Directions for this task:
After locating "left elbow: (941, 578)" in the listing below, copy that line and each one after it exactly, ending with the line that has "right hip: (6, 291)".

Start of Block

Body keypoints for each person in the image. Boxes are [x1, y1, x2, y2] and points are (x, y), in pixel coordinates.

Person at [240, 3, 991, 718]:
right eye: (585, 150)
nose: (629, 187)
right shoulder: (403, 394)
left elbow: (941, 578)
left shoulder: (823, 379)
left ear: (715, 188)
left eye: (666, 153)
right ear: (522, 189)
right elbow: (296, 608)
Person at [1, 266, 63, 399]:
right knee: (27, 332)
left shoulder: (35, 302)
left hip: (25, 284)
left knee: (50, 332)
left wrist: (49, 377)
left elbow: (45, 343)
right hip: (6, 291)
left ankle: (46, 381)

End of Block
Start of Block

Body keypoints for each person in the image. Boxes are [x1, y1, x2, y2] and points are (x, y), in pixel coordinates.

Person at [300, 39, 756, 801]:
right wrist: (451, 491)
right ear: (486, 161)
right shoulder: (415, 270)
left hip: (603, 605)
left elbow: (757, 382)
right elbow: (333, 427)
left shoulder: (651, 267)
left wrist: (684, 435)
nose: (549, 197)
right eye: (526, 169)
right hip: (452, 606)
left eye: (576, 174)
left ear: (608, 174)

End of Block

Reply to the task:
left elbow: (941, 578)
left shoulder: (823, 379)
left ear: (715, 188)
left eye: (666, 153)
right ear: (522, 189)
right elbow: (296, 608)
Person at [1, 266, 63, 399]:
right knee: (27, 332)
left shoulder: (35, 302)
left hip: (25, 284)
left knee: (50, 332)
left wrist: (49, 377)
left elbow: (45, 343)
right hip: (6, 291)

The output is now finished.